Oblivion opened in 45 countries around the world it’s first weekend.  We are friends with students from around the world, some of who saw Oblivion in the US that same opening weekend.

In the future, Earth has been attacked by alien forces.  The people of Earth fought back and won, but the aliens destroyed our planet during the war.  Now, two people are left on Earth to maintain the drones that kill the remaining hidden aliens, and to watch over the large machines that are sucking up all the water for use in the people of Earth’s new space home.


The two report daily to headquarters from their home high above New York.  Despite the loneliness and potential danger, Andrea Riseborough‘s character maintains perfect posture and enticing swimming exercises, prepares creative meals and morning coffee, all with spiked heels and flawless lipstick.  Tom Cruise‘s character repairs damaged drones while collecting Americana and wondering about a woman he remembers.


This is a science fiction film, with a lot of explanatory dialogue.  If you miss the dialogue, you miss the plot.  Why is Tom’s character tied in a chair?  Morgan Freeman‘s character explains it to you in a long speech.  But what if English is your second language (or third)?

So, here is the review by our three college student friends who are in a USA language school working to improve their English.

What do you like about the movie?

  • Korean Girl:  Everything was good.  The whole story was impressive!! After the movie ended, I was thinking about the movie again and again.  I don’t want to give spoilers for you.  I totally recommend watching this movie.
  • Saudi Arabian Boy:  When Tom Cruise went to another area and then he saw himself.
  • Korean Boy:  First I’m addicted to it’s graphics.  They made a great fictional world in the movie.  Although the Earth is totally destroyed, that virtual world is enough to catch the eyes.  And it’s background was interesting.  Although the movie’s story was hard to understand at the first time, it is so curious.

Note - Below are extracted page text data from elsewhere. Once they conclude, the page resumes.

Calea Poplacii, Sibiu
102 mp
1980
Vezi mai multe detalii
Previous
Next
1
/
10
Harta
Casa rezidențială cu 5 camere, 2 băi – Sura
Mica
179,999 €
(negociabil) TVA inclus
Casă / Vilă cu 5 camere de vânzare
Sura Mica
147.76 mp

How could the movie be better?

  • Korean Girl:  It was very awesome, but I want Korean subtitles in the film.  It helps me understand the story better.
  • Saudi Arabian Boy:  Add more actors.
  • Korean Boy:  For me, it’s really perfect.  If I’m the movie director, I’ll put more actors, not only Morgan Freeman, but also the other famous actors.

Will the movie be popular in your country?

  • Korean Girl:  Yes, I’m sure about that.  This movie has a nice story and a spectacular scene.
  • Saudi Arabian Boy:  I think yes because a lot of Saudi people like fancy special effect movies.
  • Korean Boy:  Tom Cruise is one of the most famous actors.  Because of his fame, this movie is advertised well.  And it’s CG special effects are really nice.  If you see the movie, you would be a big fan of it!

Thank you for your reviews!  I’m happy you liked the movie!